You may even have a crypto rewards card without even realizing it. Venmo and Cash App, the popular money-sharing platforms, have introduced their own forms of crypto rewards. Cash App card users, for instance, can choose to receive crypto as part of their "boosts" reward system.

If you're considering a crypto rewards credit card, great. Just be sure to distinguish it from a crypto debit card.

Future of Crypto Debit Cards

Will we see a day when all transactions are done via cryptocurrency because it's the only currency that's even used? Maybe. But until that day, what is the viability of a crypto credit card over the next few years?

If the current rate of progress is any indicator, then the use of crypto debit cards will meteorically rise. Coinbase launched the first crypto debit card in 2015, and just seven years later there are hundreds of options and partnerships with major financial corporations like VISA.

Given what's transpired globally over the recent weeks, people around the world are looking for alternative safety nets when it comes to their finances. The Russian rouble (which has lost 20% of its value in just a month) is an example of how traditional, fiat currency can quickly falter under certain circumstances. Perhaps those currencies won't be considered "traditional" in the coming future.

An indicator that crypto debit cards really are here to stay is the surge of major industry players and companies seeking to kick down the door of the crypto card market.

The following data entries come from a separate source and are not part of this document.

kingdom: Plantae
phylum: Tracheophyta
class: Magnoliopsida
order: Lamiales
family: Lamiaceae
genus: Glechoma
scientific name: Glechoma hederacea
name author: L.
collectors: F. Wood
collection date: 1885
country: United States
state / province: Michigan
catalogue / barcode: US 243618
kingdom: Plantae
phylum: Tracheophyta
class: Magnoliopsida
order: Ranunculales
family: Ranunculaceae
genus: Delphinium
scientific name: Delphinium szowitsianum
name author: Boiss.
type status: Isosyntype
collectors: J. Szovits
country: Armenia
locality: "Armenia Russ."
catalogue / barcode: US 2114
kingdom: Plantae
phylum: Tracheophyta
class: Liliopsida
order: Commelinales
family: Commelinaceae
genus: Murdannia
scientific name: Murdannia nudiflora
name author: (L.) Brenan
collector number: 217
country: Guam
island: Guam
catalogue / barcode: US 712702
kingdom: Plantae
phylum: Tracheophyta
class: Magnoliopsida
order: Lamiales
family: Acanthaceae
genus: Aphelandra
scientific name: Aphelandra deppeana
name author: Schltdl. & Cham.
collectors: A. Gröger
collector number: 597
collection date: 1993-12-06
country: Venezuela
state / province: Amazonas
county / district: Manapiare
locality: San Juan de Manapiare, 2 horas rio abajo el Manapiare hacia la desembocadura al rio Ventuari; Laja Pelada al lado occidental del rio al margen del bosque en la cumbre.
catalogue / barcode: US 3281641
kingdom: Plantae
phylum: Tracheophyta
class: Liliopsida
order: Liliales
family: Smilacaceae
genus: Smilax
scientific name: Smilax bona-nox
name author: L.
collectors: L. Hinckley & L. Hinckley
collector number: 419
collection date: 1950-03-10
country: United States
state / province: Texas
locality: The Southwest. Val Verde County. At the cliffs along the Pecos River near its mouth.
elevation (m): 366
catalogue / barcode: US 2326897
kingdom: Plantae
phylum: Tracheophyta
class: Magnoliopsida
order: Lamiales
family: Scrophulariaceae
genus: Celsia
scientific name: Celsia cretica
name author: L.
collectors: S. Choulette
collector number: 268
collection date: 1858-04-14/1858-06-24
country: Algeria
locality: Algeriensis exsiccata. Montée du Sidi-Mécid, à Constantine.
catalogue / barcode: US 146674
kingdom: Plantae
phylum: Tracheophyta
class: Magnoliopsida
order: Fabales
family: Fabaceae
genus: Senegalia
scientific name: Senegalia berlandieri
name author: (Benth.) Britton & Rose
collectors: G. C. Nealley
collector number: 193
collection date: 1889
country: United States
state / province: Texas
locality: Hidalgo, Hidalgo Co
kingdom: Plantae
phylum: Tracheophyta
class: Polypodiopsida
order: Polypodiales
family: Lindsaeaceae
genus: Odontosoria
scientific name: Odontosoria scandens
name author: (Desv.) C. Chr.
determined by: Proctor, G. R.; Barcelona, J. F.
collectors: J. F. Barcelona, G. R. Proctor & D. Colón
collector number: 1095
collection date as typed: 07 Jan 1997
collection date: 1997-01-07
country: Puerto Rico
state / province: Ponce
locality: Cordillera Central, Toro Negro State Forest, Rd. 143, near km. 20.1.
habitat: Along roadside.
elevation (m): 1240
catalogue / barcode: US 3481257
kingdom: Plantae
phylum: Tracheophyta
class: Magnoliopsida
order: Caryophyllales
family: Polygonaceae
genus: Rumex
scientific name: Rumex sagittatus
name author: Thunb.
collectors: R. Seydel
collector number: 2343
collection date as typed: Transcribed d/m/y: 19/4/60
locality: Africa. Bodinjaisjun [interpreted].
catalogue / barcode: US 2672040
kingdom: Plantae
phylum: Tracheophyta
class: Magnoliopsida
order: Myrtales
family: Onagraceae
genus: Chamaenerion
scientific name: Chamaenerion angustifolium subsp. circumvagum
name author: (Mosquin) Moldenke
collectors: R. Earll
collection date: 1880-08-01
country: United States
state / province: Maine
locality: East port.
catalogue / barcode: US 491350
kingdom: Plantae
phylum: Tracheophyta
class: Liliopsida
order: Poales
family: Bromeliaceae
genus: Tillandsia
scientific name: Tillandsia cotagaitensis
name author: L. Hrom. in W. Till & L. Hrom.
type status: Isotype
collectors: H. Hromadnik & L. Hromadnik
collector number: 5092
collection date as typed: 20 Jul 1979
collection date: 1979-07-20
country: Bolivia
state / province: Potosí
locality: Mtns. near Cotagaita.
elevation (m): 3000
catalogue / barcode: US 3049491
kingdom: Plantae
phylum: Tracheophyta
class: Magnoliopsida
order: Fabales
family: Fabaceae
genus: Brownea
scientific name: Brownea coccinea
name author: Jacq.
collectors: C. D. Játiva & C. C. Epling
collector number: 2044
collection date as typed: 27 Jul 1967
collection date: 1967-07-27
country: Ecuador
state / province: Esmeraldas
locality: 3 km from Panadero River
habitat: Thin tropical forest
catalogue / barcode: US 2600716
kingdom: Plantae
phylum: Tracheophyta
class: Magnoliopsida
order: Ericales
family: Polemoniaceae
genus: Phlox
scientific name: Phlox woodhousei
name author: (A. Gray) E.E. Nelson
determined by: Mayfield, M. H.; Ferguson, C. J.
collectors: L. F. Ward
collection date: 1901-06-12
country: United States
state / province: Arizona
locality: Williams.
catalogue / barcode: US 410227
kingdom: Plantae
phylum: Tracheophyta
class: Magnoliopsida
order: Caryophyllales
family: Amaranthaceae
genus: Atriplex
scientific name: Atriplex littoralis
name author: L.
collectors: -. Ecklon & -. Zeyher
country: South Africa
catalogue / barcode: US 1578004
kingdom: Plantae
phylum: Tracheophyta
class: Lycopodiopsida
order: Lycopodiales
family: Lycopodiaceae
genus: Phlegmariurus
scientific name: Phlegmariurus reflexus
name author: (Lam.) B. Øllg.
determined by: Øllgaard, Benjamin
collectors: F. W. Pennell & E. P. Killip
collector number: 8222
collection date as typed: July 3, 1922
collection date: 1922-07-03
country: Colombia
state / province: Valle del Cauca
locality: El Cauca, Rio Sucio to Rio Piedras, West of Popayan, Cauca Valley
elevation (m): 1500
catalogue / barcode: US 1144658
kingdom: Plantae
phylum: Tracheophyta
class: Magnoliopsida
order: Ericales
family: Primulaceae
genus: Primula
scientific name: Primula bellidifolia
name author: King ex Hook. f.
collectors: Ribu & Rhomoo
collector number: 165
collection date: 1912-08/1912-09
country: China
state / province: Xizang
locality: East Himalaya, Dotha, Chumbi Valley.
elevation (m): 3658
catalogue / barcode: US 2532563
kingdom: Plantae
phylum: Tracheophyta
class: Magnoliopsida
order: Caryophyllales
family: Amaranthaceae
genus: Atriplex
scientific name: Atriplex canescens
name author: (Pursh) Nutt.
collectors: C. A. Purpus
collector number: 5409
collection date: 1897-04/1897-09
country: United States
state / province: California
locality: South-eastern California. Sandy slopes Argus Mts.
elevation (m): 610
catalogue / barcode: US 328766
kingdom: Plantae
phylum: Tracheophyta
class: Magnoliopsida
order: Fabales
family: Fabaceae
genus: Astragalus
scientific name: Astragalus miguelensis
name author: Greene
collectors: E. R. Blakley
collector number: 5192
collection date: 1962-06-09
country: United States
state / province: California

VISA certainly seized on the opportunity to become a facilitator of these transactions, but other popular financial institutions like PayPal, Venmo, Cash App, and Tesla are investing into crypto as well.

The only major hangup some experts foresee is increasing regulation of cryptocurrency by countries and their governments – or even outright bans. China completely banned cryptocurrency trading and mining last year, and eight other countries followed suit.

We can't predict the future or control how governments will regulate cryptocurrency. However, it's undeniable that cryptocurrency has a strong social sentiment and is growing ever-more popular in mainstream use. Crypto debit cards are a first step in demystifying cryptocurrency and integrating it into our daily lives.